*PROVIDED PASSAGE*:
--- START ---

Sebastian Clavijo Suero
Sebastian Clavijo Suero

Posted on • Updated on • Originally published at Medium

What do the number φ (Phi), a cheese pizza pie, and a Cypress fixture have in common?

It sounds like the beginning of a joke, but it’s no joke! If you’re not convinced, just ask Keanu.


ACT 1: EXPOSITION

A lot has been written about the all-mighty constant Phi (φ = 1.6180339887…), also known as the Golden Ratio or the Divine Proportion! It’s the mystic number that represents perfect beauty and keeps showing up everywhere in the known universe.

What about cheese pizza? The cheesi-est, umami-est, and yummi-est of all pizzas in the known universe (if you don’t believe it, just ask any kid).

Disclaimer: I will not delve into the well-known discord over whether that would be a New York cheese pizza or a Chicago cheese pizza; that’s a topic for another day and a different blog.

But do not forget the third pal of these ‘tres amigos’: the Cypress fixture, which stores our most precious test data for our most valuable automation test scripts, also in the whole known universe.

 

What if we tamper with our divine Phi by changing just one of its digits? For example, if we change the first decimal from 6 to 3, the result is 1.3180339887… We’ve just diminished its luster. It is no longer golden neither divine, and has become a mere mundane decimal number like any other.

--- END ---

*INFORMATION SUPPLIED*:
--- START ---

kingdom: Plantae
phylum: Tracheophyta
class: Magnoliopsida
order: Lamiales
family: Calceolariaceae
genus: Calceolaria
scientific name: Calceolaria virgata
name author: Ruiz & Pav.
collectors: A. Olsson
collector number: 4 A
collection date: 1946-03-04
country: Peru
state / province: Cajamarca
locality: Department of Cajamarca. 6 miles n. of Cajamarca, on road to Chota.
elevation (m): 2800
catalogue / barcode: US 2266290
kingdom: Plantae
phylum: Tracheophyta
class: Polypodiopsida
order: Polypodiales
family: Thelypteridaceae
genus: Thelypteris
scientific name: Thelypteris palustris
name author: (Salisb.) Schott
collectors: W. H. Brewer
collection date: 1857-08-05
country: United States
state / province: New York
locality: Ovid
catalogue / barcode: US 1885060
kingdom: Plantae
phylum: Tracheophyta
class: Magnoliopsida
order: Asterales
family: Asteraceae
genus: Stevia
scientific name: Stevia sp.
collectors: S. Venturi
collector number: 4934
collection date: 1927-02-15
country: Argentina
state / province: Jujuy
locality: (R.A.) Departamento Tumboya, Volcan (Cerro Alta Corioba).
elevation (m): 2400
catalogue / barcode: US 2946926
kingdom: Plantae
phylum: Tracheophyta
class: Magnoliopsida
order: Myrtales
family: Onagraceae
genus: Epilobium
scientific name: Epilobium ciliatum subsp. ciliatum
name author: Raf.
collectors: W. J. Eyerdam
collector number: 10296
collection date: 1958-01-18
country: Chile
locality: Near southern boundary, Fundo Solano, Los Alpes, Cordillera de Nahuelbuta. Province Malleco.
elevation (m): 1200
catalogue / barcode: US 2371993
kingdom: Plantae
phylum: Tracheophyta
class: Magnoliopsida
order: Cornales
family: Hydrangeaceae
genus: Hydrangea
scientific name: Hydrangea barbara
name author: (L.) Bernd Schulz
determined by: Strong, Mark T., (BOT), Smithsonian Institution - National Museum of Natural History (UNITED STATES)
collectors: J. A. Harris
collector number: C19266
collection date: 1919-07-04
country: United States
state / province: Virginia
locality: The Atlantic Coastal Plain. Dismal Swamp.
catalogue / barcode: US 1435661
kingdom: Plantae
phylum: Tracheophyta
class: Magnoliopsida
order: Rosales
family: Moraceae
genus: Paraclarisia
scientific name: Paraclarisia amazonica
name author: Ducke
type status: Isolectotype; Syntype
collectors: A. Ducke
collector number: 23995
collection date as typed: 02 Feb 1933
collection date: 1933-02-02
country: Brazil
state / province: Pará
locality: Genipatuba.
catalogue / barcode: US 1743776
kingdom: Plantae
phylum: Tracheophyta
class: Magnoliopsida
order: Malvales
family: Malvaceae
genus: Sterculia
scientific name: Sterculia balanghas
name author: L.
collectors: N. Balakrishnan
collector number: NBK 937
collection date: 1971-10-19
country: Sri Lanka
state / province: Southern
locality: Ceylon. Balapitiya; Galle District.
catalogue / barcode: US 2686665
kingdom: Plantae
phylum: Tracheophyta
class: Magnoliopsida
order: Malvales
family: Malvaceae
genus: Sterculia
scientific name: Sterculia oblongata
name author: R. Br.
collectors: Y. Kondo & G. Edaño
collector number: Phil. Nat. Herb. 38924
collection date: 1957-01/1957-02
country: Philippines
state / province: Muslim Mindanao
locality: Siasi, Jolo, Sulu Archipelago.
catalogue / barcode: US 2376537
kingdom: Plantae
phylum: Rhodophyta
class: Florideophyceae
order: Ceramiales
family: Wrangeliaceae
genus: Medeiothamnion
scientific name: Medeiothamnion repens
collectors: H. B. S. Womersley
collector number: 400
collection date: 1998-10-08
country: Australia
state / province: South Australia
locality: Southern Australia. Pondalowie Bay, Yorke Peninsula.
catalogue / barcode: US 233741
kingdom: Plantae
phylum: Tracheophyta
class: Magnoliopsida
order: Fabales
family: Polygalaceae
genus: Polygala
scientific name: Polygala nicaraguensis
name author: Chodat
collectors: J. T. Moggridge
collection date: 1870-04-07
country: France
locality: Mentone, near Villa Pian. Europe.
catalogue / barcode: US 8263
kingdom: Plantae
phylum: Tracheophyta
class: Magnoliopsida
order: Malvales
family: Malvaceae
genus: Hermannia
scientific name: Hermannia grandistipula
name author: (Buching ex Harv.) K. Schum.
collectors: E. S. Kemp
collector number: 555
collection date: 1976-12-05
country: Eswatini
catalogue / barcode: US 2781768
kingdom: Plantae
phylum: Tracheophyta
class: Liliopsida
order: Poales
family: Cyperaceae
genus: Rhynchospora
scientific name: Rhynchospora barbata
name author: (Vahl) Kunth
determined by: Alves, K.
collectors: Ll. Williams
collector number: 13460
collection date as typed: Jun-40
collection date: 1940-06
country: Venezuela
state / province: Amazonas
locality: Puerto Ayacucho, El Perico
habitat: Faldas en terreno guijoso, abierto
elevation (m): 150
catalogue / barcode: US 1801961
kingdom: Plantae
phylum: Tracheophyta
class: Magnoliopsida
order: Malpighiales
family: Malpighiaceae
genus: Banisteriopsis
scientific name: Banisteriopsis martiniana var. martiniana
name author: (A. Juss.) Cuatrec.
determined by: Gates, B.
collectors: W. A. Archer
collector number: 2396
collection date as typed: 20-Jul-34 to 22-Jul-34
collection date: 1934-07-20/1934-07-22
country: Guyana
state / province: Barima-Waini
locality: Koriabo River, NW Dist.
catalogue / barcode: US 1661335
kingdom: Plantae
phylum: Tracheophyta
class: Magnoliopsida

--- END ---

*PROBLEM DETAILS*:
Please list the three things that the blog post's opening question asks about having in common.

*ANSWER TO THIS PROBLEM*:
- The number φ (Phi)
- A cheese pizza pie
- A Cypress fixture